Der Druck ist hoch und alle wissen es. Mit Flüchtlingen kann man Wahlen verlieren und das will niemand. Die Hoheit über die eigene Grenze rückt wieder in den Fokus. In Großbritannien mag davon das Bleiben oder Ausscheiden aus der EU abhängen. Ungarn will einen vier Meter hohen Zaun an der Grenze zu Serbien bauen. Sollte sich in Deutschland und Frankreich eine breite Diskussion darüber entfalten, ob man der Verteilung der Flüchtlinge nur mit stärkeren Grenzkontrollen Herr werden zu könne, gerät schon der Grundkonsens des Schengenraums in Gefahr. Die Lösung der europäischen Flüchtlingsfrage entscheidet mit über die Bewegungsfreiheit von 500 Millionen Europäern. Der deutsche Innenminister Thomas De Maizière warnte davor, dass das Ende des freien Verkehrs in Europa bevorstehe, wenn nicht alle EU-Länder ihrer Verantwortung nachkämen.
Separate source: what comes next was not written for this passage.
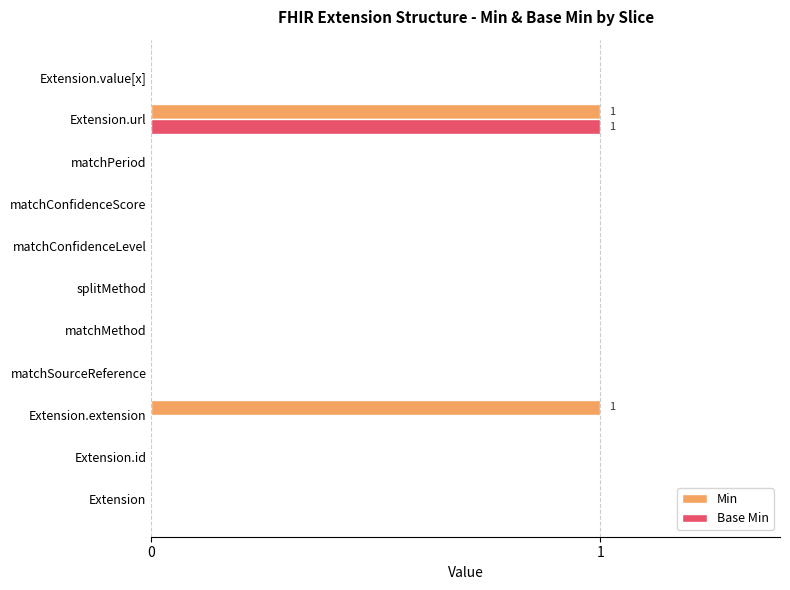

The value of Base Min at Extension.url is 1. True or false?

True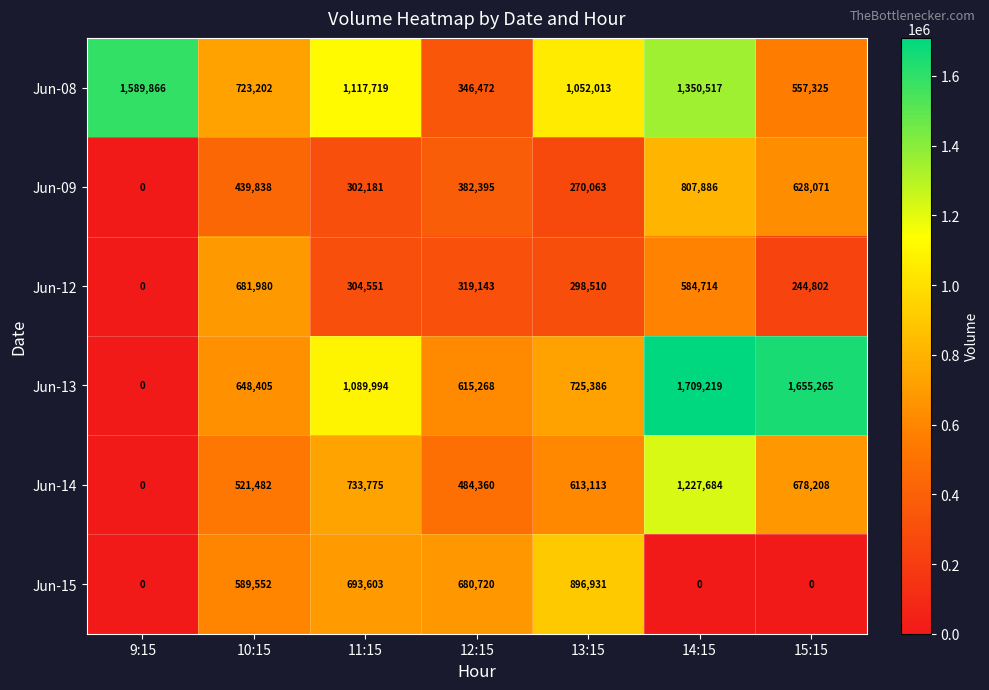

Which series changed the most between 9:15 and 13:15?

Jun-15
Italien will jetzt eine Lösung. Die EU-Kommission hat einen Plan erarbeitet, der die Verteilung von 40 000 Flüchtlingen anhand eines Kriterienkatalogs vorsieht. Vor allem die osteuropäischen Länder, allen voran Ungarn und Tschechien, wehren sich gegen feste Quoten. Sie wollen jeden Präzedenzfall vermeiden. Zu einer Verteilung wird es auf freiwilliger Basis dennoch kommen. Italien, Griechenland, Malta, Portugal und Spanien können das Problem objektiv nicht ohne die Hilfe der anderen Länder lösen. Großbritannien, Irland und Dänemark wollen auf keinen Fall mitmachen. Für diese drei Staaten gibt es Sonderregeln bei der Innen- und Rechtspolitik. Auf dem EU-Gipfel Ende des Monats müssen konkrete Beschlüsse her, eine qualifizierte Mehrheit würde ausreichen, aber es ist schwer vorstellbar, dass die EU einen Mitgliedstaat gegen seinen Willen zur Aufnahme von Flüchtlingen zwingen kann.
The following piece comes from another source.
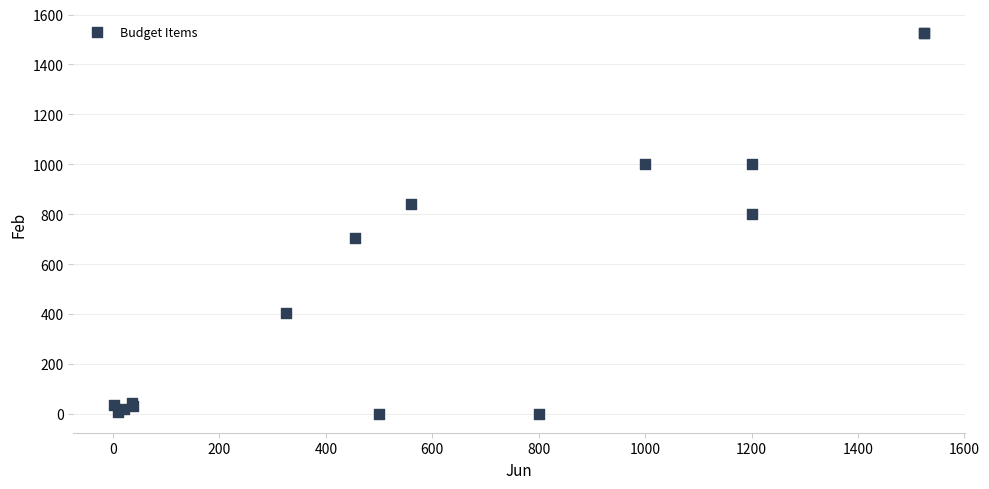

What Y value in the scatter plot is closest to 761?

800.0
40 000 umverteilte Flüchtlinge sind ein Tropfen auf den heißen Stein und nicht einmal eine Symptombehandlung. Alle administrativen und repressiven Maßnahmen werden die sogenannte illegale Zuwanderung nicht verhindern, eine legale gibt es so gut wie nicht. Diese gilt es zu verbessern und zwar schnell. Nur dann ist es auch vorstellbar, dass jeder Flüchtling, der in die EU einreist, seine Fingerabdrücke abgibt. Sicherheitsmaßnahmen brauchen einen demokratischen Grundkonsens. Ist Illegalität der einzige Ausweg fürs Überleben, wird es diesen Grundkonsens zum Schaden nicht geben können.
Dass es auf dem Junigipfel der EU zu einer Einigung zur Verteilung der Flüchtlinge kommt, ist wahrscheinlich. Ob dies „freiwillig“ oder unter dem Druck der Ereignisse erfolgt, ist nebensächlich. Die EU-Mitgliedstaaten haben richtig erkannt, dass die von der EU-Kommission vorgeschlagenen Maßnahmen nicht das Ende, sondern der Beginn einer gemeinsamen europäischen Flüchtlingspolitik sind. Was noch fehlt ist die Erkenntnis, dass es zuerst einer Strategie bedarf, bevor man erfolgreich große Probleme lösen kann. Der Weg zu dieser Erkenntnis ist für die meisten Politiker aber offensichtlich noch weiter als der Weg von Eritrea, Sudan oder Syrien nach Europa. Je früher sie sich auf diesen Weg machen, desto besser für die Flüchtlinge und die EU.